## Task details:
Repeat all of the data word for word so that only the pictures are missing from the copy.

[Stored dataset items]
____________________
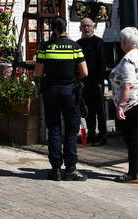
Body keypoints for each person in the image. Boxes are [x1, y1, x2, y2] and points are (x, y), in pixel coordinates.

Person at [33, 16, 88, 181]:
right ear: (66, 28)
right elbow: (85, 73)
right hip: (70, 92)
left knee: (54, 129)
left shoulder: (45, 47)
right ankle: (70, 169)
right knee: (71, 130)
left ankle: (56, 169)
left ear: (52, 29)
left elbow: (37, 73)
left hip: (51, 92)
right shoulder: (74, 47)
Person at [109, 26, 138, 183]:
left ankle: (132, 174)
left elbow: (129, 85)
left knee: (132, 138)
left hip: (134, 103)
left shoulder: (128, 60)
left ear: (124, 42)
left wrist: (121, 105)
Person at [77, 18, 107, 145]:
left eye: (89, 26)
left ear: (93, 27)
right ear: (80, 28)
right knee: (88, 110)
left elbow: (102, 63)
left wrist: (100, 81)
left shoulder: (98, 42)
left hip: (96, 81)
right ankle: (91, 134)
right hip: (84, 81)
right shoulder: (78, 43)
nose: (86, 28)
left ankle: (102, 136)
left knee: (100, 110)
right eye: (84, 26)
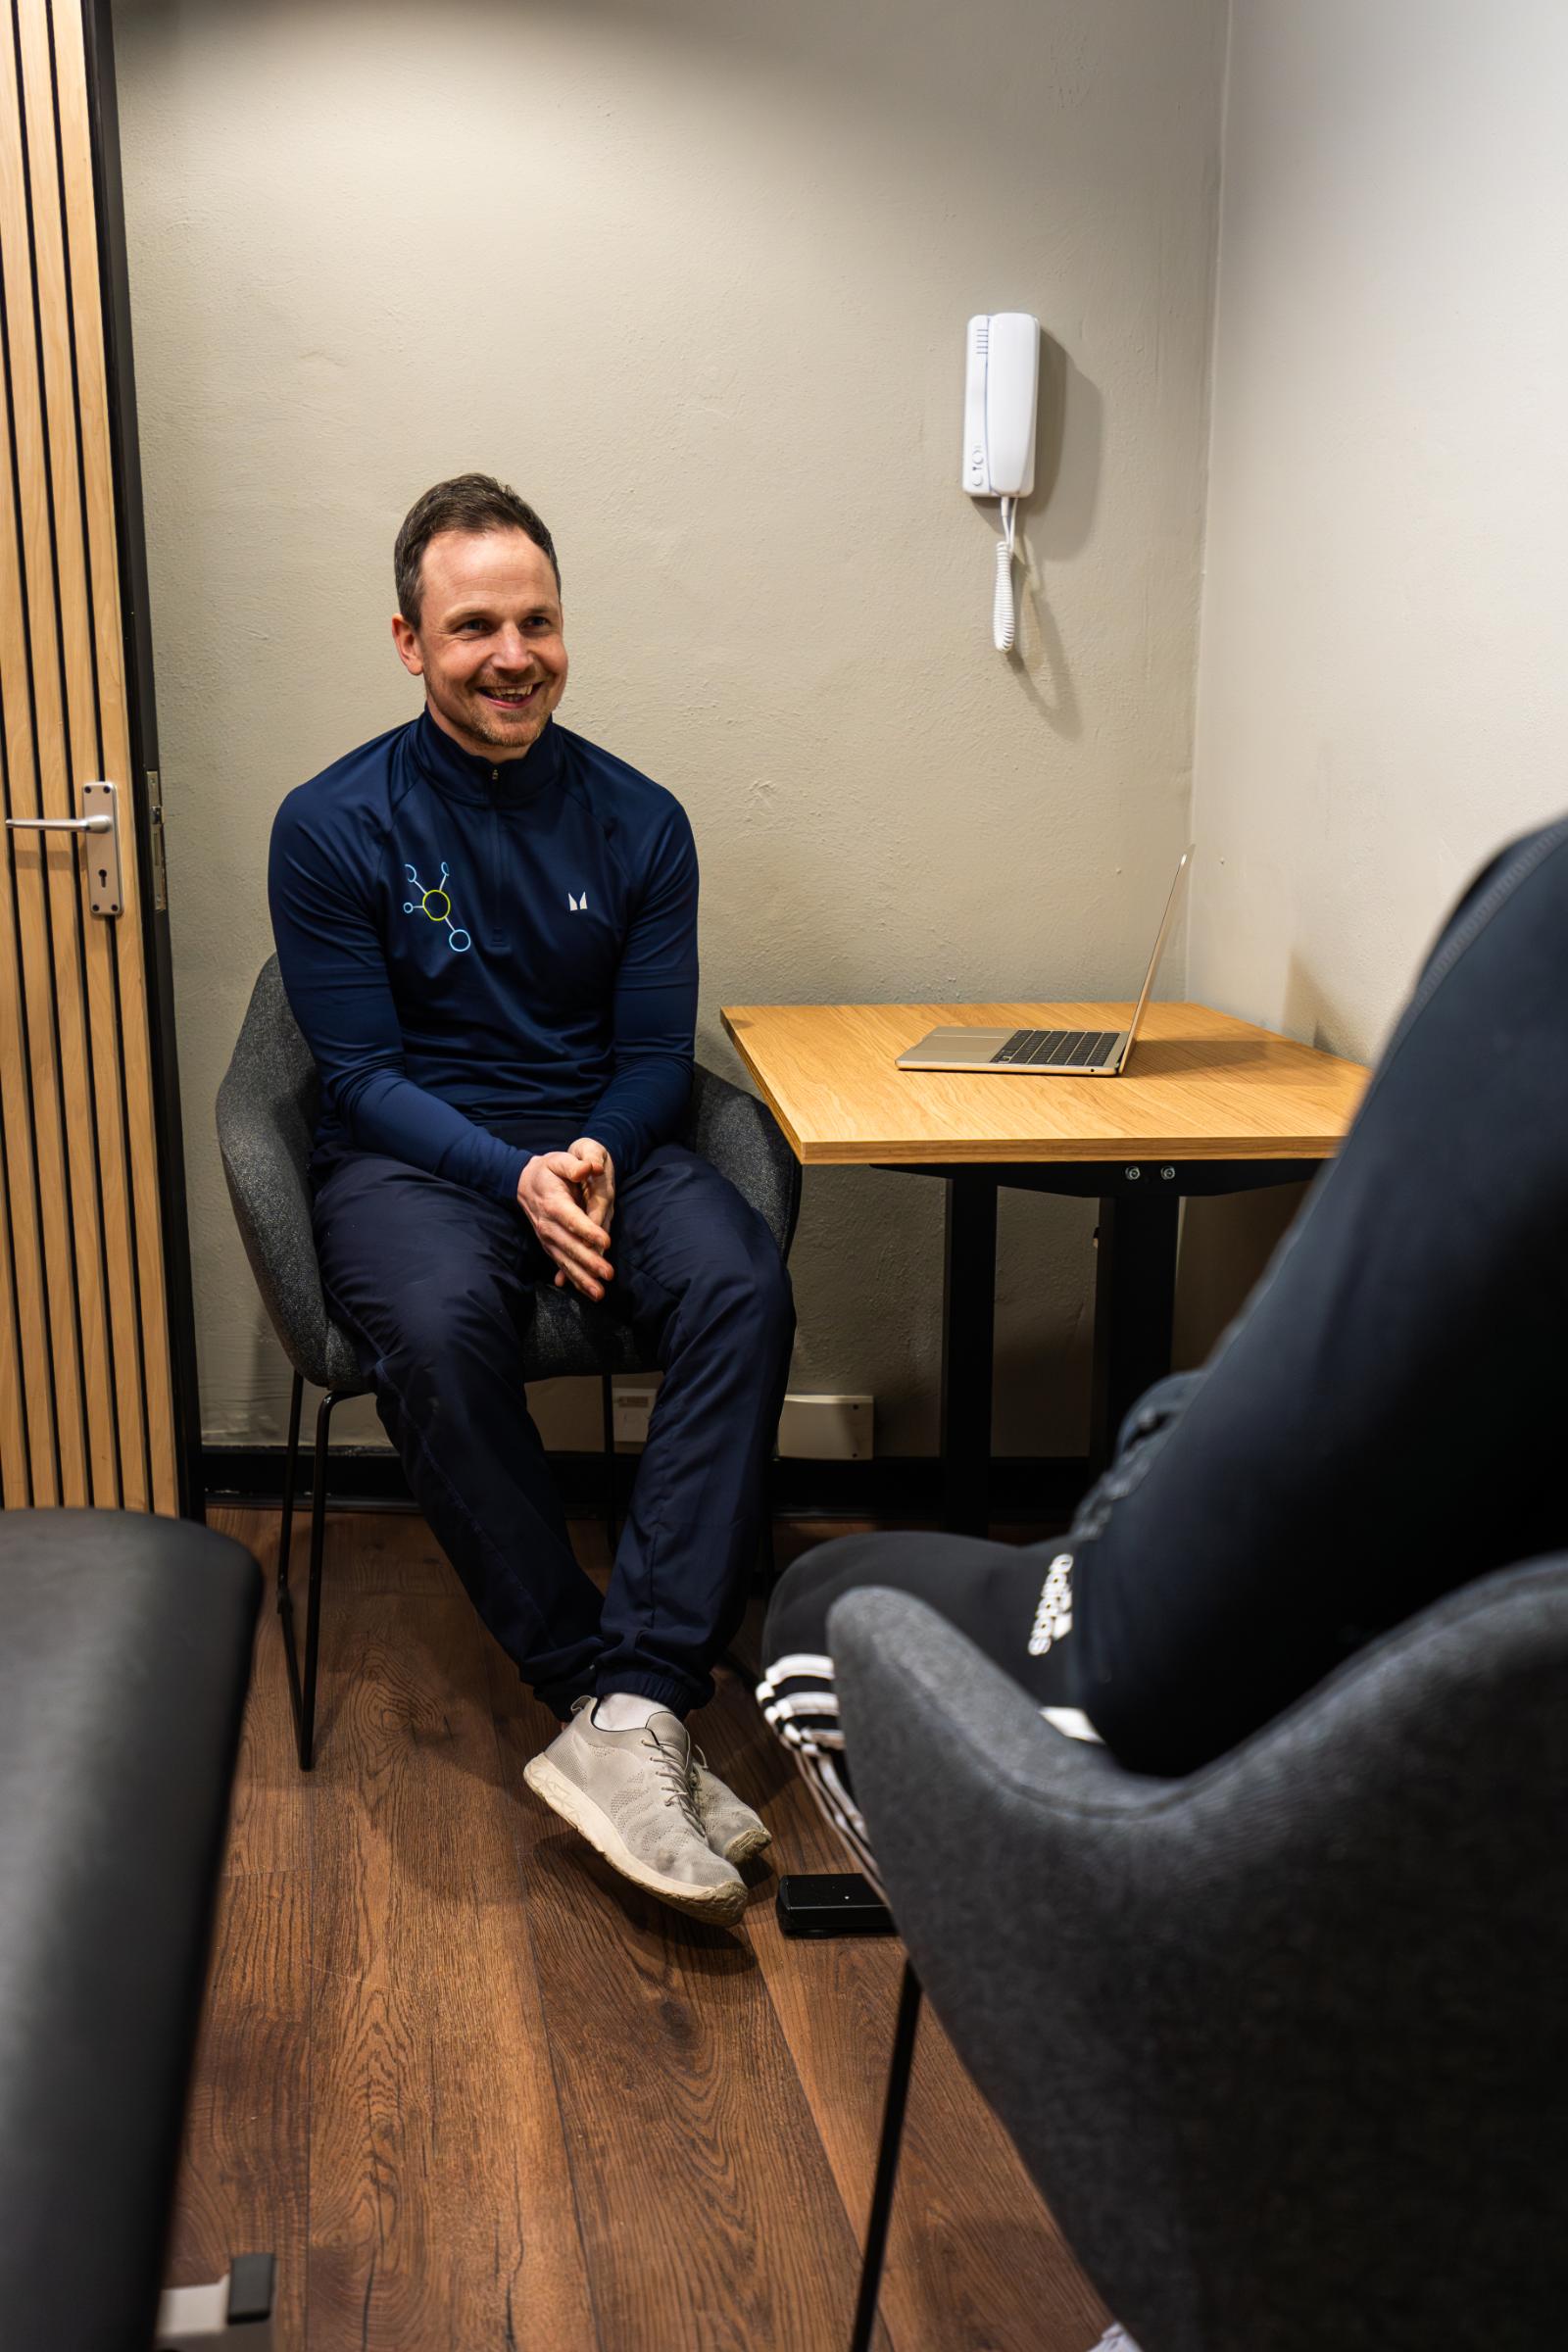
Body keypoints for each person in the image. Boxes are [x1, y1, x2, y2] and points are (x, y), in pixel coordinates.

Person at [759, 813, 1568, 1879]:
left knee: (819, 1599)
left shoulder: (1541, 931)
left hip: (1203, 1735)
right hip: (1465, 1768)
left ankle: (1039, 1946)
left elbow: (1298, 1453)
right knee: (1172, 1410)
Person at [270, 473, 794, 1926]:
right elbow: (357, 1075)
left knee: (742, 1281)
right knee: (435, 1330)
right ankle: (604, 1696)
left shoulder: (643, 819)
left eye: (538, 620)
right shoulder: (330, 825)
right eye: (474, 625)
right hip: (411, 1162)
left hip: (598, 1145)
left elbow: (650, 1057)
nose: (514, 654)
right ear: (408, 639)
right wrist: (504, 1173)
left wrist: (594, 1156)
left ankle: (636, 1703)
____________________
## Exercise solution:
Body keypoints for each person in the image. Boxes are [x1, y1, x2, y2] and points are (x, y), in pixel coordinates.

Person at [33, 16, 88, 181]:
right ear: (66, 28)
right elbow: (85, 73)
right hip: (70, 92)
left knee: (54, 129)
left shoulder: (45, 47)
right ankle: (70, 169)
right knee: (71, 130)
left ankle: (56, 169)
left ear: (52, 29)
left elbow: (37, 73)
left hip: (51, 92)
right shoulder: (74, 47)
Person at [109, 26, 138, 183]:
left ankle: (132, 174)
left elbow: (129, 85)
left knee: (132, 138)
left hip: (134, 103)
left shoulder: (128, 60)
left ear: (124, 42)
left wrist: (121, 105)
Person at [77, 18, 107, 145]:
left eye: (89, 26)
left ear: (93, 27)
right ear: (80, 28)
right knee: (88, 110)
left elbow: (102, 63)
left wrist: (100, 81)
left shoulder: (98, 42)
left hip: (96, 81)
right ankle: (91, 134)
right hip: (84, 81)
right shoulder: (78, 43)
nose: (86, 28)
left ankle: (102, 136)
left knee: (100, 110)
right eye: (84, 26)
Body keypoints for each person in the image. Boxes are [x1, y1, x2, y2] and points are (x, y), in pixel coordinates.

Person at [759, 813, 1568, 1879]:
left knee: (819, 1599)
left shoulder: (1541, 931)
left hip: (1203, 1735)
right hip: (1465, 1768)
left ankle: (1039, 1946)
left elbow: (1298, 1453)
right knee: (1172, 1410)
Person at [270, 473, 794, 1926]:
right elbow: (357, 1075)
left knee: (742, 1281)
right knee: (435, 1330)
right ankle: (604, 1696)
left shoulder: (643, 819)
left eye: (538, 620)
right shoulder: (330, 825)
right eye: (474, 625)
right hip: (411, 1162)
left hip: (598, 1145)
left elbow: (650, 1057)
nose: (514, 654)
right ear: (408, 639)
right wrist: (504, 1173)
left wrist: (594, 1156)
left ankle: (636, 1703)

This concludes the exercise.